[TEXT SECTION]

■ ■ ■

Constructions and obstructions in birational geometry

5-9 November 2018

ICMS, The Bayes Centre, 47 Potterrow, Edinburgh EH8 9BT

Scientific Organisers

  • Arend Bayer, University of Edinburgh
  • Ivan Cheltsov, University of Edinburgh
  • Liana Heuberger, University of Warwick
  • Evgeny Shinder, University of Sheffield

This timely workshop focuses on the fast-developing field of Birational Geometry. Bringing together some of the most well-known algebraic geometers in recent times, the aim of the workshop includes reviewing the most important recent developments in birational geometry, relating to the explicit methods and toric varieties and degenerations on the Constructions side, and Chow groups, derived categories and the Grothendieck ring of varieties on the Obstructions side, and subsequently initiating the discussion between experts. The chosen themes cover a broad spectrum of research currently being carried out in birational geometry, both by UK-based mathematicians and by their international collaborators.  The workshop is dedicated William Edge, born on November 8th, 1904, who pioneered research in Algebraic Geometry in Britain and worked at the University of Edinburgh for most of his life.

Full details on how to participate in the workshop will appear here shortly.

Speakers

The organisers are delighted to announce that Claire Voisin, Collège de France, will participate in the conference and we are grateful to the Clay Mathematical Institute for their generous support which has made this possible. Claire Voisin is widely recognised as one of the most remarkable and stimulating mathematicians of our time.

■ ■ ■

[INPUT DATA]
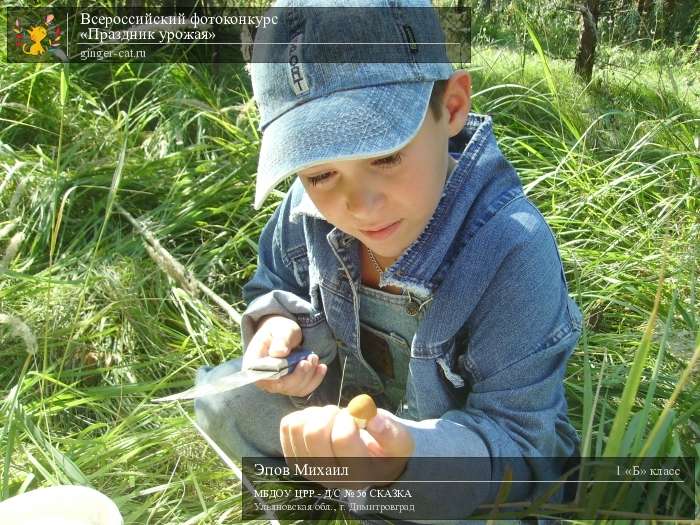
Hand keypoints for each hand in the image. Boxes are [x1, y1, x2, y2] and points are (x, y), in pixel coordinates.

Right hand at [244, 315, 326, 396]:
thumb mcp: (281, 329)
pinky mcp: (288, 386)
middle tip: (312, 357)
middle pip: (282, 386)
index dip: (285, 373)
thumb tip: (278, 352)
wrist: (284, 333)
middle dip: (301, 374)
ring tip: (315, 357)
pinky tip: (321, 368)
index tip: (302, 361)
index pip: (266, 377)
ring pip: (294, 389)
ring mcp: (275, 385)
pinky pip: (302, 390)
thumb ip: (280, 340)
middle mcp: (262, 379)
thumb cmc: (279, 329)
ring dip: (309, 375)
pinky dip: (314, 380)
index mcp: (253, 365)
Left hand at [280, 406, 413, 487]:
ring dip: (316, 414)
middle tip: (343, 415)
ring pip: (298, 428)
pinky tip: (319, 422)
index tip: (358, 417)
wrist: (368, 463)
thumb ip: (390, 431)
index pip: (342, 438)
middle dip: (331, 413)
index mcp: (358, 474)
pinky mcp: (294, 457)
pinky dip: (303, 416)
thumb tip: (372, 417)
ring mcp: (308, 469)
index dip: (350, 417)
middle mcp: (330, 477)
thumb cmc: (386, 450)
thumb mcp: (400, 442)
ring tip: (332, 419)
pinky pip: (288, 426)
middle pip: (314, 434)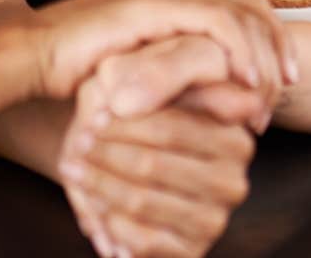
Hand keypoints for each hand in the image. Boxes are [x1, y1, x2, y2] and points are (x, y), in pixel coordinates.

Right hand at [26, 0, 294, 105]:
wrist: (35, 55)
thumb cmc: (80, 67)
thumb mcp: (145, 65)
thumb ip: (180, 65)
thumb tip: (220, 92)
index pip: (245, 6)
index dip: (271, 42)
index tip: (282, 83)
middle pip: (254, 5)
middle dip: (277, 50)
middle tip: (286, 91)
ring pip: (243, 14)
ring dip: (263, 58)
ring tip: (266, 96)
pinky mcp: (159, 2)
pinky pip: (220, 23)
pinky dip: (240, 51)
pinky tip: (246, 81)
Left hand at [59, 39, 263, 257]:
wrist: (143, 165)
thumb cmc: (151, 111)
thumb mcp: (160, 75)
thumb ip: (158, 71)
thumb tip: (127, 99)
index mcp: (236, 134)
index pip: (176, 127)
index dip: (129, 122)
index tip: (94, 115)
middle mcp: (234, 178)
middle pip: (156, 165)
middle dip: (108, 153)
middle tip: (77, 142)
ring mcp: (215, 217)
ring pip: (143, 200)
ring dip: (100, 184)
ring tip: (74, 168)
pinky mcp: (193, 250)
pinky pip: (142, 238)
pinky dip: (110, 219)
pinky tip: (95, 201)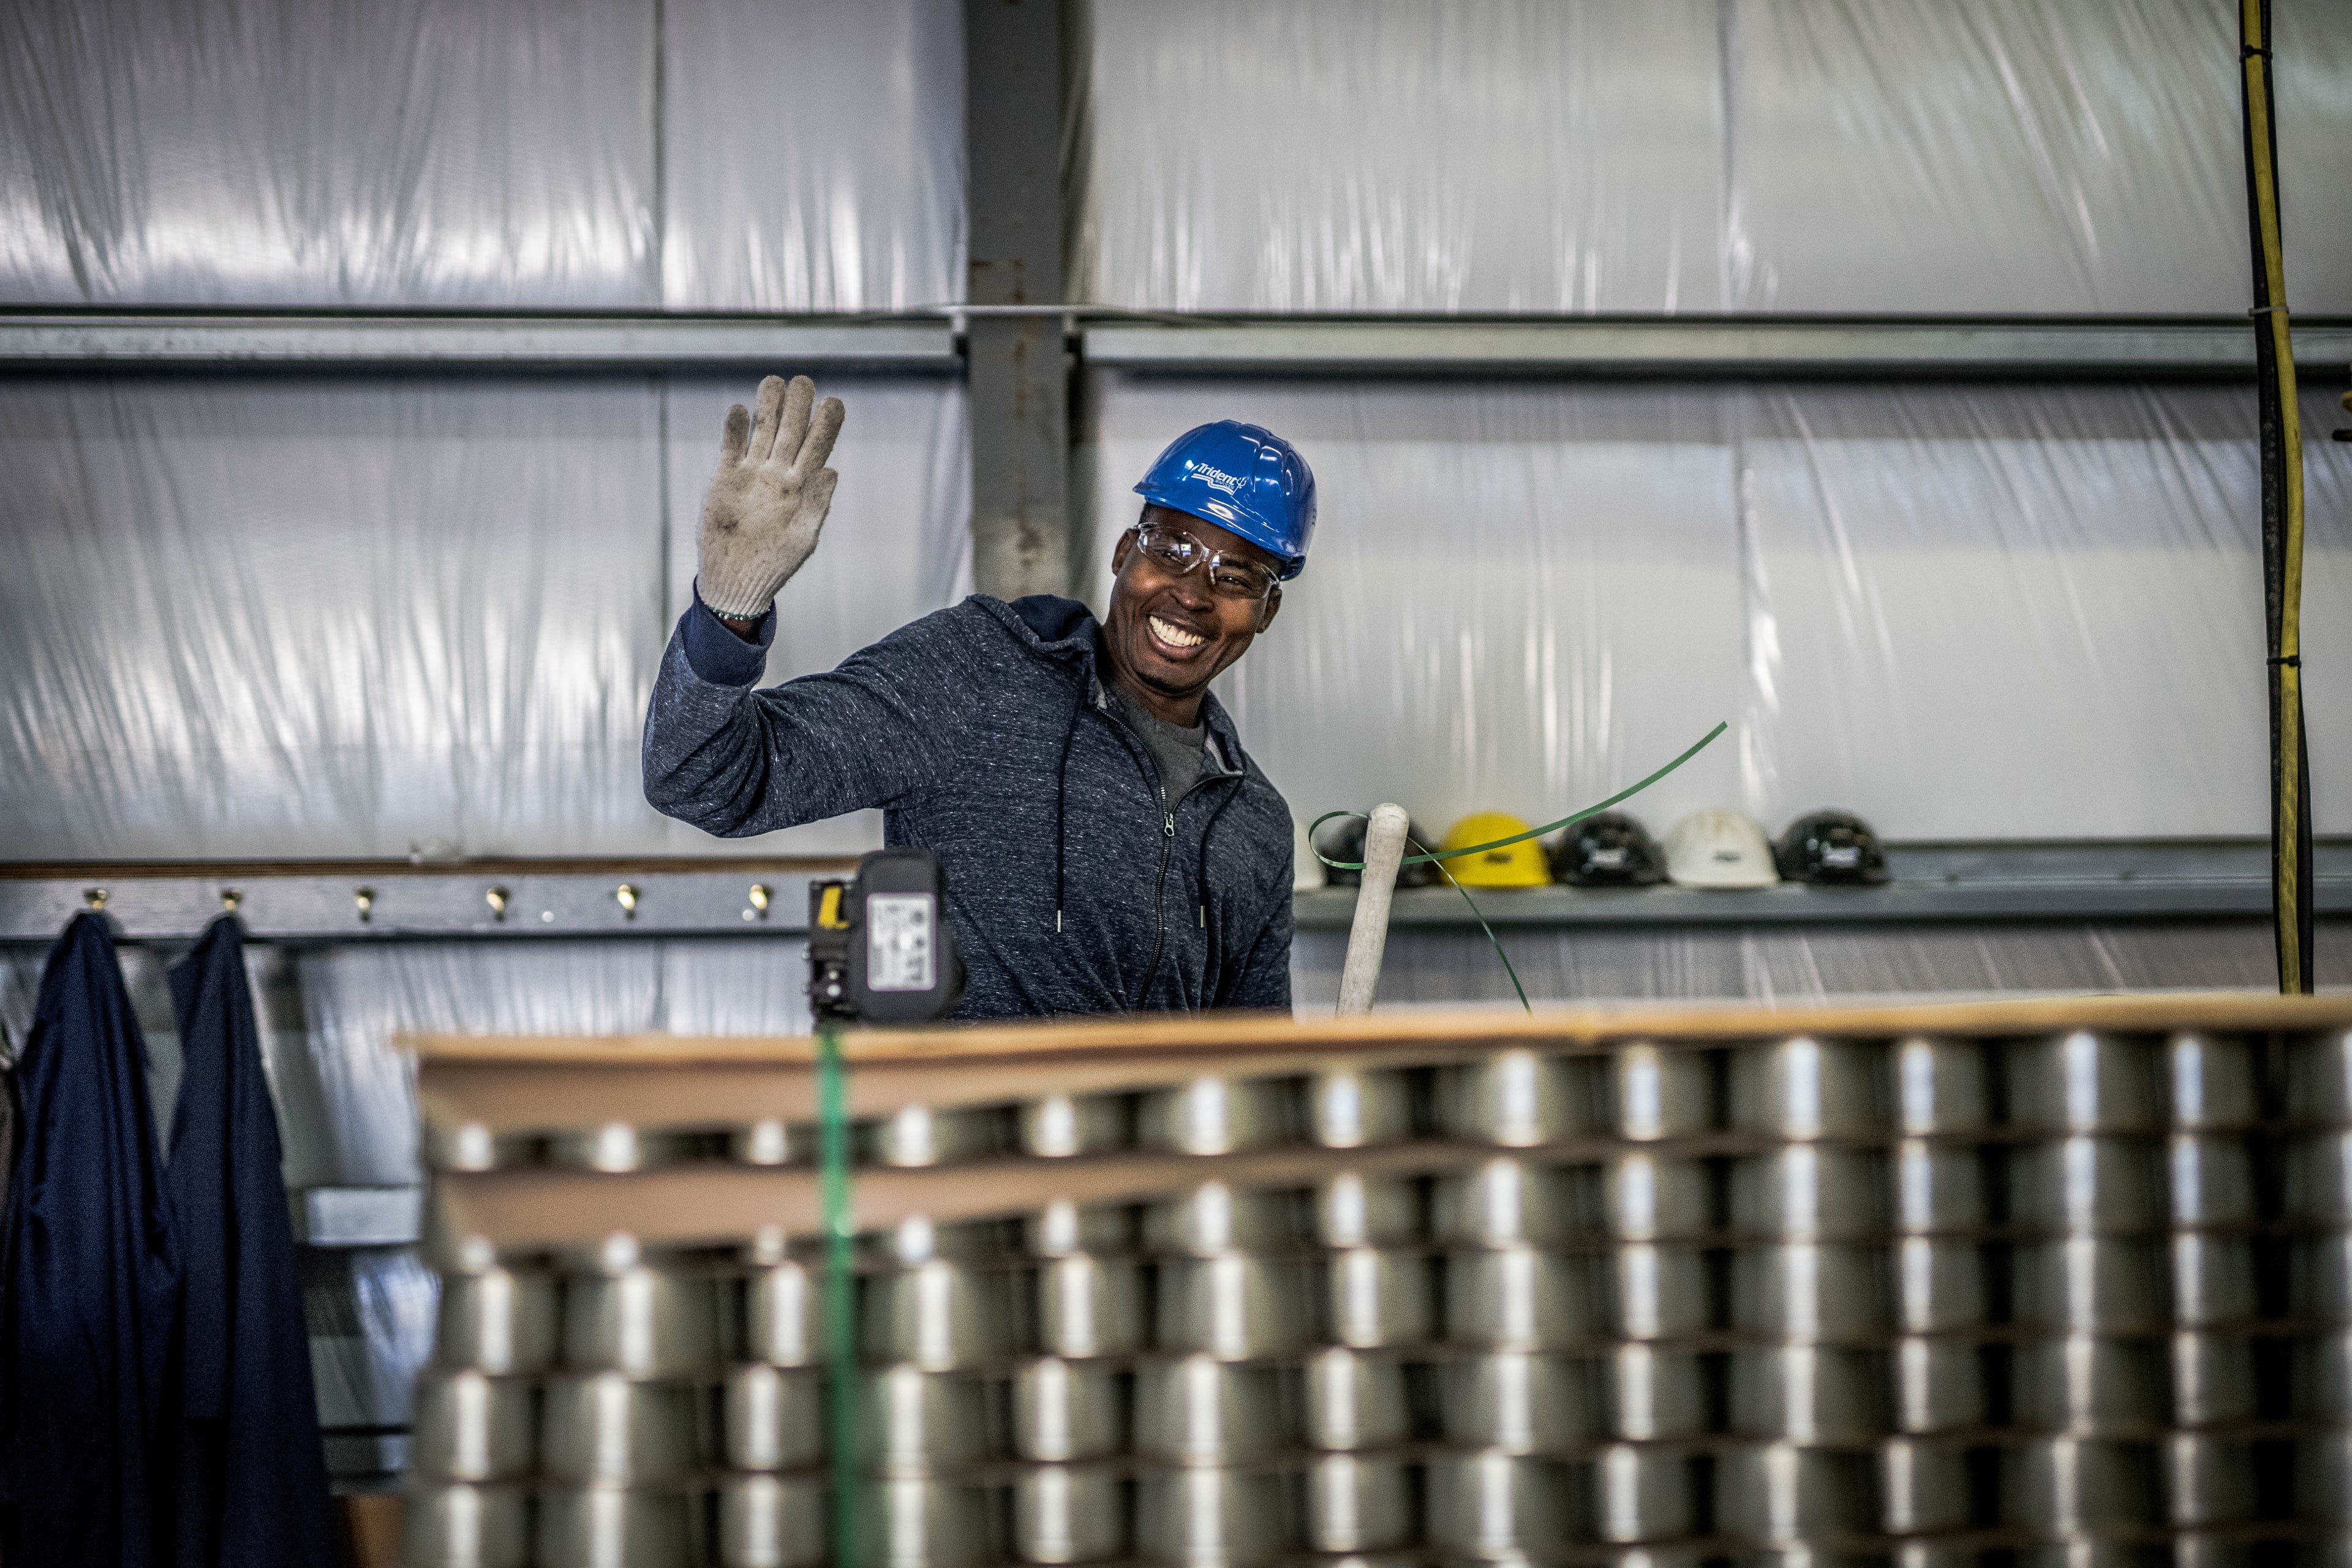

■ ■ ■

[TASK GOAL]
Set down, word for word, the passage of the workshop announcement above starting at "This timely workshop" and ending at "of his life.".

[WRITTEN RESPONSE]
This timely workshop focuses on the fast-developing field of Birational Geometry. Bringing together some of the most well-known algebraic geometers in recent times, the aim of the workshop includes reviewing the most important recent developments in birational geometry, relating to the explicit methods and toric varieties and degenerations on the Constructions side, and Chow groups, derived categories and the Grothendieck ring of varieties on the Obstructions side, and subsequently initiating the discussion between experts. The chosen themes cover a broad spectrum of research currently being carried out in birational geometry, both by UK-based mathematicians and by their international collaborators.  The workshop is dedicated William Edge, born on November 8th, 1904, who pioneered research in Algebraic Geometry in Britain and worked at the University of Edinburgh for most of his life.